Milwaukee Health Department

Milwaukee Health Department

UWM's School of Public Health has a unique relationship with the City of Milwaukee Health Department. The Health Department is committed to becoming an academic health department, a designation which signifies a close, reciprocal partnership between a local health department and a school of public health.

"In this model, academia collaborates with its local official government public health agency in many ways which strengthen both and achieve a synergy and level of service and education that many not be possible when they work independently. In the vision, the senior professional staff of the local health agency will enjoy adjunct or regular faculty status. They teach and conduct and oversee research on campus. But much more to the point, they provide the nucleus of the quality faculty in the community where community-based participatory research must occur and where practice-based learning happens at its best...Students provide extended workforce and, as many have observed, an excitement about learning which spreads to all staff. The benefits for the agency are many and tangible. As the agency benefits, so, too, do the community's citizens."

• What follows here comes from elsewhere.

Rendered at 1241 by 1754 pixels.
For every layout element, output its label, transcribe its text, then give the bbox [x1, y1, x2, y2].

The Milwaukee Health Department began positioning itself to function as an AHD as far back as the early 1990s, when two Medical College of Wisconsin faculty physicians provided academic public health leadership to the department, including medical supervision and oversight of public health nurses who provided direct service to people without access to regular healthcare. Currently, one Milwaukee Health Department physician is an adjunct faculty member with UWM's College of Health Sciences Department of Health Care Administration. Several students from that program have served internships with the Commissioner and others at the MHD.

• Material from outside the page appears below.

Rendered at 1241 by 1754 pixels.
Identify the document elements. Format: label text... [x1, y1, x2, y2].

The Milwaukee Health Department has also partnered with the Center for Urban Population Health, an academic research center sponsored by UW-Milwaukee, the UW-Madison School of Medicine and Public Health, and Aurora Health Care. The Center for Urban Population Health benefits from this partnership by having access to large amounts of public health data, which supports its grant-funded research program. The Milwaukee Health Department benefits by having experienced researchers to help analyze this data.